Exercise (perhaps a trick question!): Provide a way to access the
current literal in an extended metafunction.

Solution:

We can already access the current literal.  Here's an example showing
how.

==================== Begin example ====================

(defevaluator my-ev my-ev-lst ((if x y z)))

(defun my-metafn (x mfc state)
  (declare (xargs :stobjs state
                  :verify-guards nil)
           (ignore state))
  (let* ((rcnst (access metafunction-context mfc :rcnst))
         (not-flg/atm (access rewrite-constant rcnst :current-literal))
         (atm (access current-literal not-flg/atm :atm)))
    (prog2$ (cw "Current literal:~%~x0~%Current term:~%~x1~%"
                atm
                x)
            x)))

(defthm my-meta-correct
  (equal (my-ev x a)
         (my-ev (my-metafn x mfc state) a))
  :rule-classes ((:meta :trigger-fns (nth))))

(defthmd mv-nth-is-nth
  (equal (mv-nth x y)
         (nth x y)))

(set-gag-mode nil)

; The following fails, but produces output of interest.
(thm (implies (and (true-listp x)
                   (true-listp y))
              (equal (mv-nth n (append (car (cons x x)) y))
                     uuu))
     :hints (("Goal" :do-not '(preprocess))
             ("Goal'" :in-theory (enable mv-nth-is-nth))))

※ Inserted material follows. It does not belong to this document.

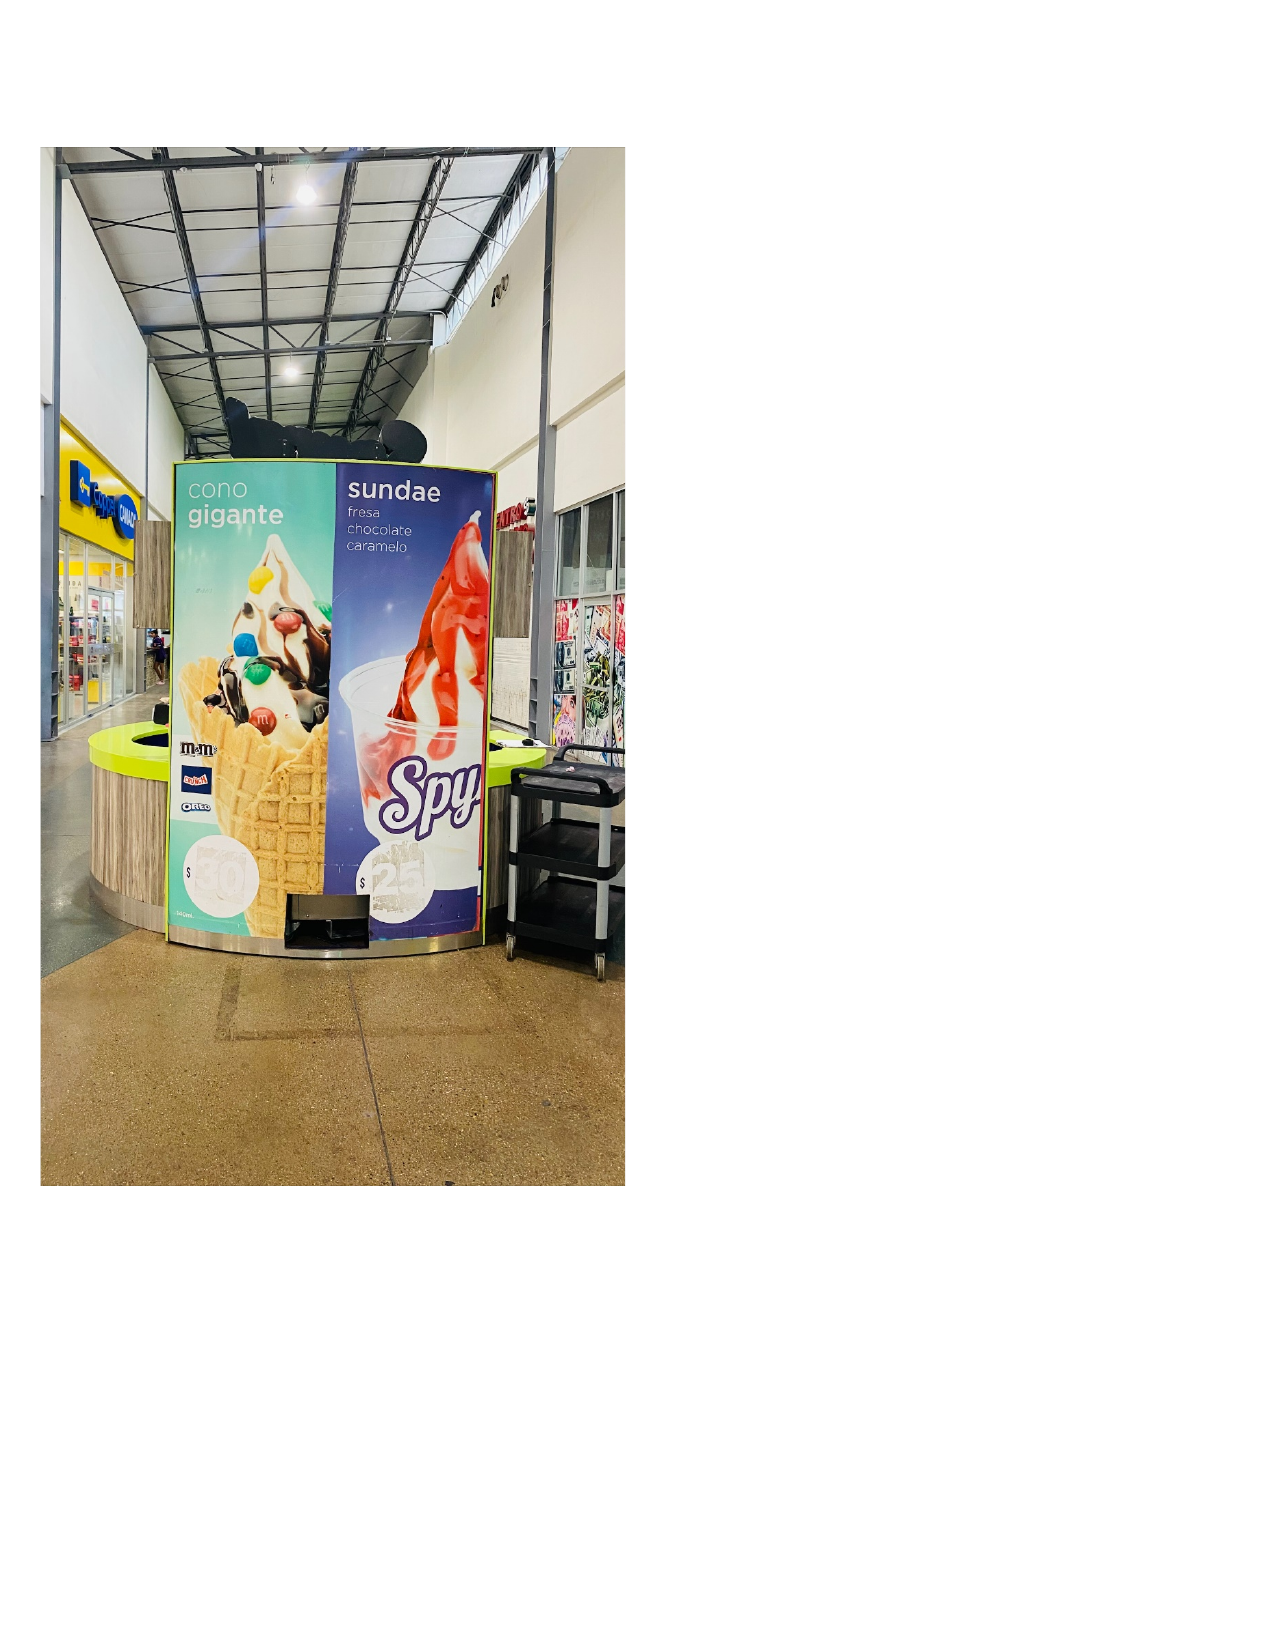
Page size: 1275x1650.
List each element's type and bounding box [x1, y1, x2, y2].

picture [40, 147, 625, 1186]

==================== End example ====================

Here's some relevant output, which in fact shows that the rule
mv-nth-is-nth above has been applied while rewriting the conclusion of
the THM above -- the meta function's printing happens while in the
course of rewriting the NTH call resulting from the application of the
rule (i.e., an instance of the right-hand side of the rule).

Goal'
(IMPLIES (AND (TRUE-LISTP X) (TRUE-LISTP Y))
         (EQUAL (MV-NTH N (APPEND X Y)) UUU)).
Current literal:
(EQUAL (MV-NTH N (BINARY-APPEND X Y)) UUU)
Current term:
(NTH N (BINARY-APPEND X Y))